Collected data
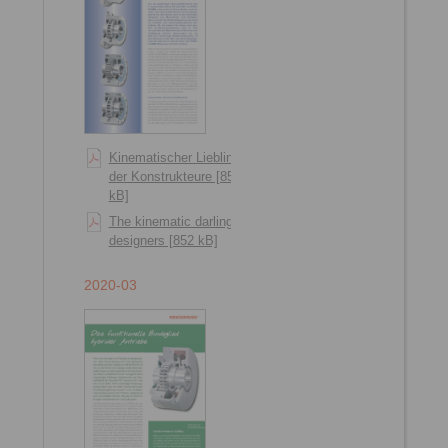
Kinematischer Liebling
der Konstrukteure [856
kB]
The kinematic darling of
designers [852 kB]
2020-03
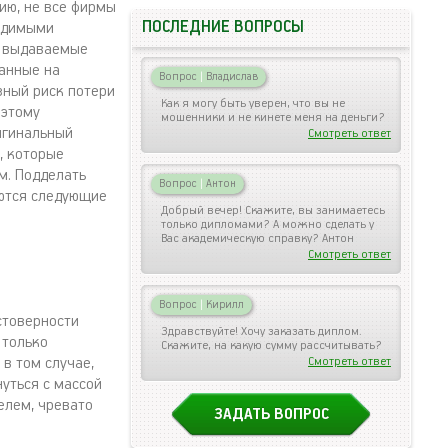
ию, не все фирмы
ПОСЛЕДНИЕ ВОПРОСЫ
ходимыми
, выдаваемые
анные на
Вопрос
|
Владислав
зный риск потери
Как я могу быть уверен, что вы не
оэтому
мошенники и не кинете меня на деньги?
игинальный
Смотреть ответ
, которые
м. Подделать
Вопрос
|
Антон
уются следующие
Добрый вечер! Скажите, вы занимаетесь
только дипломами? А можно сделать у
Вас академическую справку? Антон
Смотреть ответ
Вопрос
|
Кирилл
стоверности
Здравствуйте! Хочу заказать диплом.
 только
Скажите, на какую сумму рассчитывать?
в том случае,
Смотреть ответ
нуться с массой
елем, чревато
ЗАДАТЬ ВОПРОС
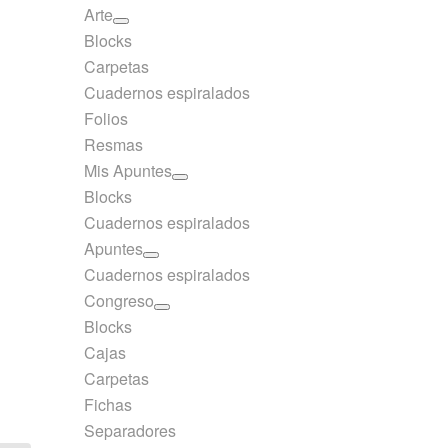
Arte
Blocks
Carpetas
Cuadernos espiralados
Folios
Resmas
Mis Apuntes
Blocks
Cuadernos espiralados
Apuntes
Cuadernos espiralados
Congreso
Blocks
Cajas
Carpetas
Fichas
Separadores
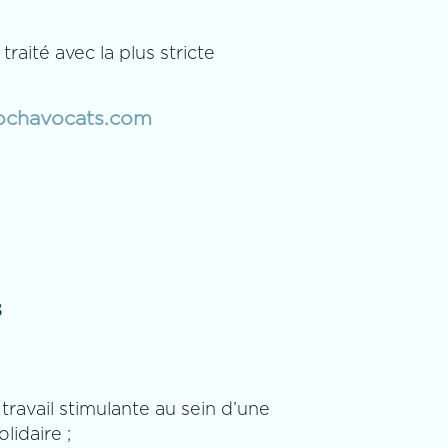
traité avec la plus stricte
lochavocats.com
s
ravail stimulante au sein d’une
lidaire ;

## Exercise goal
Word for word, give again the lines from the first entry to the line with "Separadores", inclusive. Exclude the pictures.

## Exercise answer
Kinematischer Liebling
der Konstrukteure [856
kB]
The kinematic darling of
designers [852 kB]
2020-03
ию, не все фирмы
ПОСЛЕДНИЕ ВОПРОСЫ
ходимыми
, выдаваемые
анные на
Вопрос
|
Владислав
зный риск потери
Как я могу быть уверен, что вы не
оэтому
мошенники и не кинете меня на деньги?
игинальный
Смотреть ответ
, которые
м. Подделать
Вопрос
|
Антон
уются следующие
Добрый вечер! Скажите, вы занимаетесь
только дипломами? А можно сделать у
Вас академическую справку? Антон
Смотреть ответ
Вопрос
|
Кирилл
стоверности
Здравствуйте! Хочу заказать диплом.
 только
Скажите, на какую сумму рассчитывать?
в том случае,
Смотреть ответ
нуться с массой
елем, чревато
ЗАДАТЬ ВОПРОС
Arte
Blocks
Carpetas
Cuadernos espiralados
Folios
Resmas
Mis Apuntes
Blocks
Cuadernos espiralados
Apuntes
Cuadernos espiralados
Congreso
Blocks
Cajas
Carpetas
Fichas
Separadores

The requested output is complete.